Score-based world models (Latent SDE, neural SDE) are a small but growing literature; if you care about risk-sensitive control, this matters.
And — to keep it honest — where ODEs don't help
- Discrete event-driven systems: game state transitions, dialog acts, symbolic reasoning. There is no
dz/dtbecause nothing is "between" the discrete states. - Tokenized regimes: LLMs, VQ-VAE world models like IRIS or Genie (Bruce 2024). The latent is a sequence of discrete codes; smoothing them with an ODE doesn't help.

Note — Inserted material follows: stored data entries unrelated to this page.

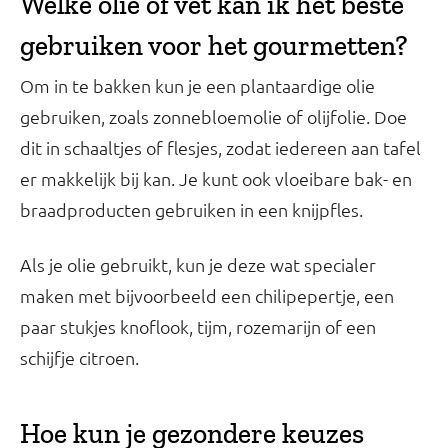
Welke olie of vet kan ik het beste
gebruiken voor het gourmetten?
Om in te bakken kun je een plantaardige olie
gebruiken, zoals zonnebloemolie of olijfolie. Doe
dit in schaaltjes of flesjes, zodat iedereen aan tafel
er makkelijk bij kan. Je kunt ook vloeibare bak- en
braadproducten gebruiken in een knijpfles.
Als je olie gebruikt, kun je deze wat specialer
maken met bijvoorbeeld een chilipepertje, een
paar stukjes knoflook, tijm, rozemarijn of een
schijfje citroen.
Hoe kun je gezondere keuzes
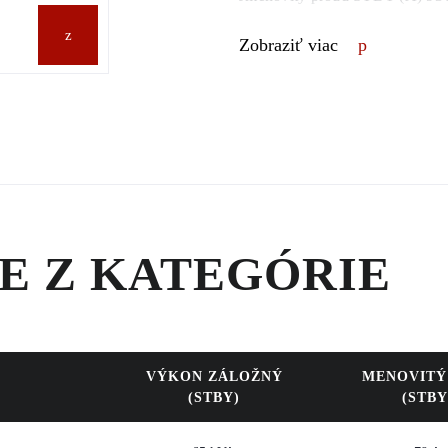
Spotřeba paliva 7,3 / 10,3 / 13
Zobraziť viac
M
E Z KATEGÓRIE
VÝKON ZÁLOŽNÝ
MENOVITÝ
(STBY)
(STBY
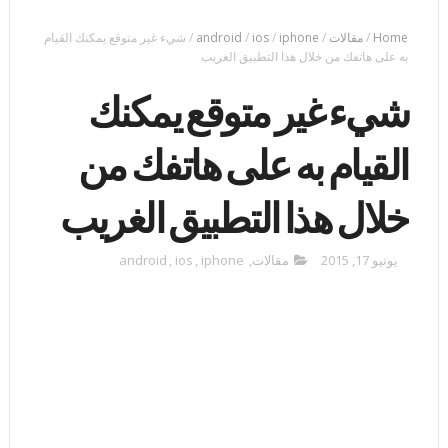
Home
/
مقالات
/
iphone
/
ios
/
android
/
شيء غير متوقع يمكنك القيام
به على هاتفك من خلال هذا التطبيق الغريب
شيء غير متوقع يمكنك
القيام به على هاتفك من
خلال هذا التطبيق الغريب
يونيو 17, 2015
مقالات
,
iphone
,
ios
,
android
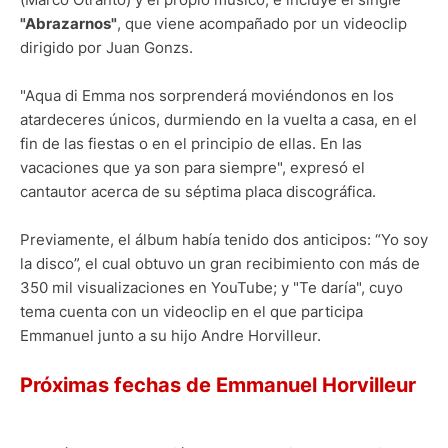
"Abrazarnos"
, que viene acompañado por un videoclip
dirigido por Juan Gonzs.
"Aqua di Emma nos sorprenderá moviéndonos en los
atardeceres únicos, durmiendo en la vuelta a casa, en el
fin de las fiestas o en el principio de ellas. En las
vacaciones que ya son para siempre", expresó el
cantautor acerca de su séptima placa discográfica.
Previamente, el álbum había tenido dos anticipos: “Yo soy
la disco”, el cual obtuvo un gran recibimiento con más de
350 mil visualizaciones en YouTube; y "Te daría", cuyo
tema cuenta con un videoclip en el que participa
Emmanuel junto a su hijo Andre Horvilleur.
Próximas fechas de Emmanuel Horvilleur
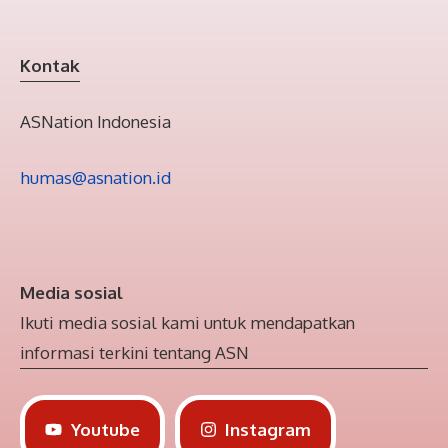
Kontak
ASNation Indonesia
humas@asnation.id
Media sosial
Ikuti media sosial kami untuk mendapatkan
informasi terkini tentang ASN
Youtube
Instagram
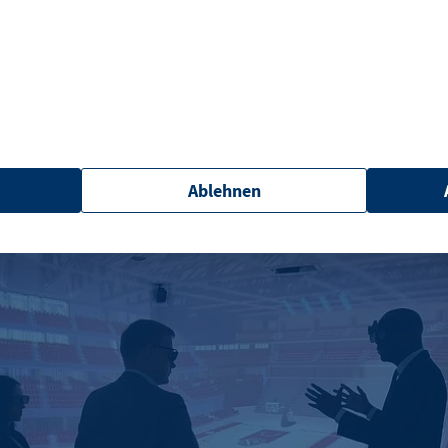
wie Fahr- oder Sicherheitstrainings, die sich in der
 lassen. Auch das Darstellen von komplexen Zusam
 wichtiger. Einer, der schon mit der Smart Cave gear
haftliche Erkenntnisse verständlich darzustellen, is
beitet in Berlin am Fraunhofer-Institut für Offene
onssysteme und sagt, die Smart Cave sei bisher „di
, technische und organisatorische Abwehrstrategien
Ablehnen
en, dass in den Köpfen der Entscheider in den Unte
hes Lösungs- und Strategiebild zur Cybersicherheit en
et_oi_v2
etracker GmbH
Opt-In Cookie speichert die Entscheidung des Besuchers,
Kunden das Tracking Opt-In ausgespielt wird. Wird auch f
Out verwendet.
"no" - 50 Jahre "yes" - 480 Tage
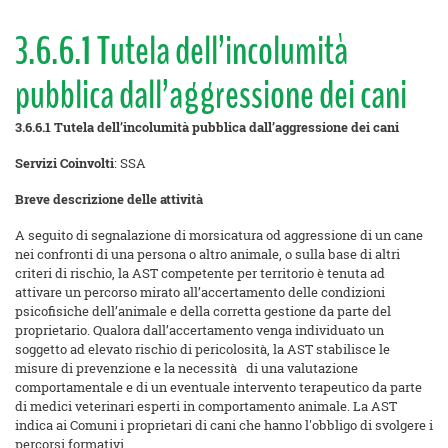
3.6.6.1 Tutela dell’incolumità
pubblica dall’aggressione dei cani
3.6.6.1 Tutela dell’incolumità pubblica dall’aggressione dei cani
Servizi Coinvolti
: SSA
Breve descrizione delle attività
A seguito di segnalazione di morsicatura od aggressione di un cane
nei confronti di una persona o altro animale, o sulla base di altri
criteri di rischio, la AST competente per territorio è tenuta ad
attivare un percorso mirato all’accertamento delle condizioni
psicofisiche dell’animale e della corretta gestione da parte del
proprietario. Qualora dall’accertamento venga individuato un
soggetto ad elevato rischio di pericolosità, la AST stabilisce le
misure di prevenzione e la necessità di una valutazione
comportamentale e di un eventuale intervento terapeutico da parte
di medici veterinari esperti in comportamento animale. La AST
indica ai Comuni i proprietari di cani che hanno l'obbligo di svolgere i
percorsi formativi.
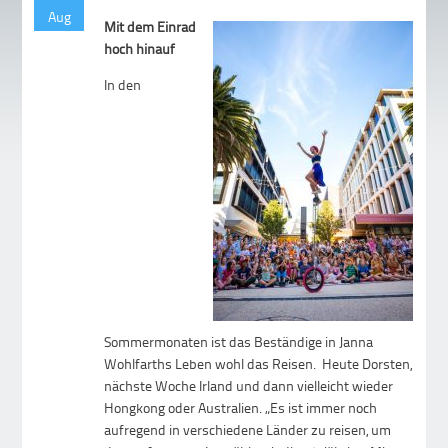
Aug
Mit dem Einrad
hoch hinauf
In den
Sommermonaten ist das Beständige in Janna
Wohlfarths Leben wohl das Reisen. Heute Dorsten,
nächste Woche Irland und dann vielleicht wieder
Hongkong oder Australien. „Es ist immer noch
aufregend in verschiedene Länder zu reisen, um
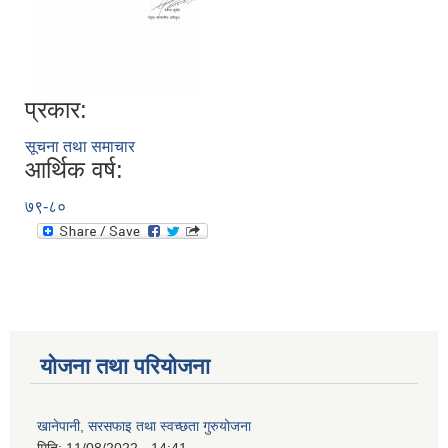
प्रकार:
सूचना तथा समाचार
आर्थिक वर्ष:
७९-८०
योजना तथा परियोजना
खानेपानी, सरसफाइ तथा स्वच्छता गुरुयोजना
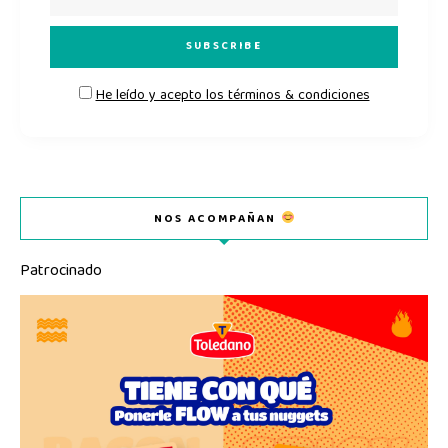
He leído y acepto los términos & condiciones
NOS ACOMPAÑAN
Patrocinado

- Short-horizon high-frequency rollouts at uniform rate (Atari, most current video models): the discrete machinery is fine, and the implementation overhead of ODE solvers is real engineering tax.
- When you don't actually care about intermediate states: if the only thing you ever ask the model is "next frame at +30 ms", continuous internal dynamics buy you nothing.
The honest summary is: continuous-time pays off when the target task is continuous (irregular sampling, physical conservation, control synthesis, multi-timescale), not just because continuous-time is conceptually elegant.
So where does this leave the JEPA + Neural ODE pitch from blog 01?
The strongest version of the pitch is not "replace all world models with continuous latents." It's:
For robotic / physical / multi-sensor world models — exactly the kind World Labs, Wayve, and Toyota Research care about — the data is irregular, the dynamics are structured, the horizons are long, and the downstream task is control. Every single one of those favors continuous latent dynamics over discrete-step RSSMs.
JEPA gives you the right space. Neural ODEs give you the right evolution in that space. The two are complementary; the combined object is a defensible model class, not a vanity project.